The utilities department of Palo Alto, Calif., is looking to formally establish a program that would make the Silicon Valley city a test bed for emerging energy-efficient technologies.
The Emerging Technology Demonstration Program would invite technology companies to submit proposals for their products that would be evaluated by Palo Alto Utilities and potentially tested by city residents.
Debra Lloyd, a senior resource planner with Palo Alto Utilities, said the department currently runs a similar, informal research development and demonstration program that is funded through public benefits charges that the department collects on gas and electric use. The budget is about $50,000, and proposals are looked at depending on who in the department has time to do it.
The new program, however, would bring that funding level up to $200,000 and formalize a process on how inquiries from companies are processed.
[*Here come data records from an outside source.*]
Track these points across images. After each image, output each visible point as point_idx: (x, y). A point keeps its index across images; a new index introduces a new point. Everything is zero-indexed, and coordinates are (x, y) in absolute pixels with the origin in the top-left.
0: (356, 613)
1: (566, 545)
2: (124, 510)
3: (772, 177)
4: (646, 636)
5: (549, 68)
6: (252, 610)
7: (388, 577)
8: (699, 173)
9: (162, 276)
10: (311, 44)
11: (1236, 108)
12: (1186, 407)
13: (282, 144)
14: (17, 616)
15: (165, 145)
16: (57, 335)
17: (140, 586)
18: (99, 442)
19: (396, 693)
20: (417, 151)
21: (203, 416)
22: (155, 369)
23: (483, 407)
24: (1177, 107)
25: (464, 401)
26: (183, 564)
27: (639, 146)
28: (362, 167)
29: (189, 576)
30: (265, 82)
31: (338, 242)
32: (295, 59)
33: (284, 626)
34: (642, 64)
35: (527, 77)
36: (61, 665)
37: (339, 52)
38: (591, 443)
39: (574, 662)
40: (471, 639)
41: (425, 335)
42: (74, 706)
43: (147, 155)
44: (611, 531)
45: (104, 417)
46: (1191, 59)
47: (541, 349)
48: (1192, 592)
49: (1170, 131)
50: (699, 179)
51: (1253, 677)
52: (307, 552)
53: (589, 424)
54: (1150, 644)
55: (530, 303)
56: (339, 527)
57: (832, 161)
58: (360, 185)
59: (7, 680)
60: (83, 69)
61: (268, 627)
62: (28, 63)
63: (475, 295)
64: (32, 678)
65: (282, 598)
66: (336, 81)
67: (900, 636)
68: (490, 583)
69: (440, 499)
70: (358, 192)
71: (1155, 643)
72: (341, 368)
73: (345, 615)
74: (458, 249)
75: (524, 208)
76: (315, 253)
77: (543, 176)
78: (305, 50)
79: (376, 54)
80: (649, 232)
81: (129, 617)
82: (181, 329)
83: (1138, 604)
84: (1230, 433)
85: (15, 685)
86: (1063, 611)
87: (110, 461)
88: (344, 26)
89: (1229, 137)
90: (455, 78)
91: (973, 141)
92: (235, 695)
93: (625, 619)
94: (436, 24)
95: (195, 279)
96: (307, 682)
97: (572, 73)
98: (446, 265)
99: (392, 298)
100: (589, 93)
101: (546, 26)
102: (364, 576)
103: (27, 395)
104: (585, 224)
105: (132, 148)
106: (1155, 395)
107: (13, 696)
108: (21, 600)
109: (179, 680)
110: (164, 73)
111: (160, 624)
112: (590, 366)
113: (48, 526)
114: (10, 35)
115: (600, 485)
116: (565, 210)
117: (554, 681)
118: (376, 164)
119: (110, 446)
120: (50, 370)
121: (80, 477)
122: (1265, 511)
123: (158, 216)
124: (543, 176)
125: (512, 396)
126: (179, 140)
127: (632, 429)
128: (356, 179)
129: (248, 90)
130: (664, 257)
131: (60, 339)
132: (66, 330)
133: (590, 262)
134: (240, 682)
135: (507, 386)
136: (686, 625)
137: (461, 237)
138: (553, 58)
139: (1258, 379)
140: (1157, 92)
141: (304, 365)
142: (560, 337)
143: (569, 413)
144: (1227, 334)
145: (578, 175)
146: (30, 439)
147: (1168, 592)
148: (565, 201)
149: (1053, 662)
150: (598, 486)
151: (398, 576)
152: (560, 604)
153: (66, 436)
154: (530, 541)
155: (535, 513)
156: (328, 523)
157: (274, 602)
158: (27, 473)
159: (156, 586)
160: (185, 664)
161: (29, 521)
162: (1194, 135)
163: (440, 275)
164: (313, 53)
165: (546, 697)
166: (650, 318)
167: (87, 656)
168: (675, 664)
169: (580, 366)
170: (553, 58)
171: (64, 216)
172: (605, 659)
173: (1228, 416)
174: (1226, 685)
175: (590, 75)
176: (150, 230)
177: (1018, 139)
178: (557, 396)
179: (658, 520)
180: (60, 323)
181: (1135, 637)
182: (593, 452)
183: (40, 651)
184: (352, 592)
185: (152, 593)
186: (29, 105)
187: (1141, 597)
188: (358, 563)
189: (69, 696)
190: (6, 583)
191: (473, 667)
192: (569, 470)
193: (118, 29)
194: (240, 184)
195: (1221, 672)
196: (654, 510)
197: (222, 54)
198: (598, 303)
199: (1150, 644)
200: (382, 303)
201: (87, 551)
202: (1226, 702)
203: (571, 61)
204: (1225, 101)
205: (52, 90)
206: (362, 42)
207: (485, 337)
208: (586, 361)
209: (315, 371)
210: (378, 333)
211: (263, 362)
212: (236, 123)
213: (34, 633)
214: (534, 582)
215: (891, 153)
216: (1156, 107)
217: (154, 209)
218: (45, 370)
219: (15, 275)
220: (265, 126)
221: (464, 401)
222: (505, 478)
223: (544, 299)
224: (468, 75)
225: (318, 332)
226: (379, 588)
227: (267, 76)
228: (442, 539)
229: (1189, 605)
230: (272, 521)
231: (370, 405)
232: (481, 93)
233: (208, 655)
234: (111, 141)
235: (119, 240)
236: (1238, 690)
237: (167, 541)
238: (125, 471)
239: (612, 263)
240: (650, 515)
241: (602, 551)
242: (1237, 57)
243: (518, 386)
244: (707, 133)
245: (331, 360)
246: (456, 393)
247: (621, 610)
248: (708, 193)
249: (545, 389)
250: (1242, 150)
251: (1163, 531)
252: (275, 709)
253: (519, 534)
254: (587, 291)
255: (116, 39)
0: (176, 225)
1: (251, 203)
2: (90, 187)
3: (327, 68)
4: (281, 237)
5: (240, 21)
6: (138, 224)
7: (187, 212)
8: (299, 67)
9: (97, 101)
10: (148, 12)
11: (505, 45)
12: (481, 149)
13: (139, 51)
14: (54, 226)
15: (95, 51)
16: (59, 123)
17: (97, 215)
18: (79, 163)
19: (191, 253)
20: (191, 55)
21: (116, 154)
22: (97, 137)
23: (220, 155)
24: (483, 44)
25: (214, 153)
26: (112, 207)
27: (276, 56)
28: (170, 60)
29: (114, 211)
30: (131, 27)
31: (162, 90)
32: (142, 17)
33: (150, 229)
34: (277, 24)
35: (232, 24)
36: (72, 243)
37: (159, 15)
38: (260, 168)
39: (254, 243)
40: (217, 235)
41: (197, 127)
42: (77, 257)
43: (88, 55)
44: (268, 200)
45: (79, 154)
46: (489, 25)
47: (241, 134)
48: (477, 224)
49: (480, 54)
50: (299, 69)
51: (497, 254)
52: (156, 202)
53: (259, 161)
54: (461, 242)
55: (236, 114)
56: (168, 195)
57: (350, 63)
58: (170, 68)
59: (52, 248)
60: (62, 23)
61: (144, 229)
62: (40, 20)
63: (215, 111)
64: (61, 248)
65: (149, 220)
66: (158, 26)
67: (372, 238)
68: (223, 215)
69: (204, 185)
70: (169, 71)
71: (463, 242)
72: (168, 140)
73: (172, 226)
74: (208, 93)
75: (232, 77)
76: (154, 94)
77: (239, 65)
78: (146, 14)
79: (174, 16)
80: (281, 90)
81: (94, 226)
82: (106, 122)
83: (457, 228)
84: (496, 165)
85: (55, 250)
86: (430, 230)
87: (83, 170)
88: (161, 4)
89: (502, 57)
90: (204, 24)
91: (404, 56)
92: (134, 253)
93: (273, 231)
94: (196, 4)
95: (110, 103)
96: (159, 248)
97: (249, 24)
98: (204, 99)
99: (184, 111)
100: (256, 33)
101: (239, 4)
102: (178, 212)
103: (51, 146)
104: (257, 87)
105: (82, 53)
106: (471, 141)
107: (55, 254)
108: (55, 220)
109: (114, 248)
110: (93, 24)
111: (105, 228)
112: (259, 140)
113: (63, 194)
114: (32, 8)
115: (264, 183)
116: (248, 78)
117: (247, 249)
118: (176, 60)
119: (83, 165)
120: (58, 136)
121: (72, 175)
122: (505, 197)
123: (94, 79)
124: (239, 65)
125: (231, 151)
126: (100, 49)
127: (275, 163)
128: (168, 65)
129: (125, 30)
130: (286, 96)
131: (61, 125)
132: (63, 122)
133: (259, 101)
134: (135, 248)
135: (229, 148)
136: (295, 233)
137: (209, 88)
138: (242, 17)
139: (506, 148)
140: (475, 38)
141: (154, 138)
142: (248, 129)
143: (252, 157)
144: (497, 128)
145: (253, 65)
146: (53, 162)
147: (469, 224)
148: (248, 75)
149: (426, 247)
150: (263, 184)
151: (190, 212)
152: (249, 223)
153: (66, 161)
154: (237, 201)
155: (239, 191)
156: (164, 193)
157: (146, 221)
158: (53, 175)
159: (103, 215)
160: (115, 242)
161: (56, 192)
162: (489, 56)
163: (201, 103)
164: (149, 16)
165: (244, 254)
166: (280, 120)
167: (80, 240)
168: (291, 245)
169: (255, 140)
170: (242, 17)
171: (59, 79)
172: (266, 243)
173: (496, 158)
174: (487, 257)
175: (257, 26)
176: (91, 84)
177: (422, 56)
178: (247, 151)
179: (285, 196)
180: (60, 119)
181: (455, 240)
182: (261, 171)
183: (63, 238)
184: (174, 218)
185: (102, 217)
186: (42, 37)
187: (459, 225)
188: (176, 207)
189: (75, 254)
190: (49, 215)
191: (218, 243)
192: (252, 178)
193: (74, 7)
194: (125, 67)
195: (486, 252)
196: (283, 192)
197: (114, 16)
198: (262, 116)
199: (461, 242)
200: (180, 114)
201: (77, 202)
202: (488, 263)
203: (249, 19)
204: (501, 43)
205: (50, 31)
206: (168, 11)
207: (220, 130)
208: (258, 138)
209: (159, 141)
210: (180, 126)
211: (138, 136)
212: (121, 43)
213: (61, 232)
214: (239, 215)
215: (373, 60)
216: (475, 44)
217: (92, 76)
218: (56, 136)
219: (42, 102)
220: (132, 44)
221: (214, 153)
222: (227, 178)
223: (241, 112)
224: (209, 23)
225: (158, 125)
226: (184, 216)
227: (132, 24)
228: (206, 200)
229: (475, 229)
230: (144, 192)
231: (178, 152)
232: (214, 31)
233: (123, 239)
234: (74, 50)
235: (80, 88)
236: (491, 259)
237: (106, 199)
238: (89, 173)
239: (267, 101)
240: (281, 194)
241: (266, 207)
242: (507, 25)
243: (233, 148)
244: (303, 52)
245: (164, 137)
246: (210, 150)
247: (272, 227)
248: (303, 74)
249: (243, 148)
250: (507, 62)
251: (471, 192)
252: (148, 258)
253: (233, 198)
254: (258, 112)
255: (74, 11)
According to Lloyd, the additional money would come out of the funds for the current fiscal year.
The first step in the new program is putting together a controlled method for how project ideas are submitted.
“We’ll be working on developing an online application form to structure the proposals that are coming in,” Lloyd explained. “On a quarterly basis, we’ll put together an evaluation team to look through those and pick some projects that we will potentially partner on.”
Lloyd said technology that improves the efficiency of processes and ideas that focus on energy efficiency and water conservation are the types of projects that Palo Alto Utilities is looking for as a part of the program.
She added that part of the criteria that’s used to evaluate a project is its applicability to the utility and customers, beneficial features and market potential, measurable local environmental benefits and process improvement.
“We’ll be looking for innovative programs — things that show potential to add value to the utility and its customers,” Lloyd said.
In the meantime, utilities personnel in Palo Alto are already busy with a variety of energy-efficient projects. According to the Palo Alto Weekly, officials have teamed with Stanford experts and private entities to work on a few things, including a program that gives commercial customers real-time data about energy use.
The Palo Alto City Council’s Policy and Services Committee unanimously approved the program on Nov. 29, but the entire council must also sign-off on it. Lloyd said the utilities department is trying to get the program on the council’s agenda for Dec. 19, but if not, it would be discussed in January 2012.
If it goes forward, Lloyd estimated getting the Emerging Technology Demonstration Program online early next year.
“We had been hoping to get the program rolling out in February, but that may be a little optimistic at this point,” Lloyd said. “But given that the first phase of the program is setting up that application form, we’re hoping [to start] not too long after the first quarter of 2012.”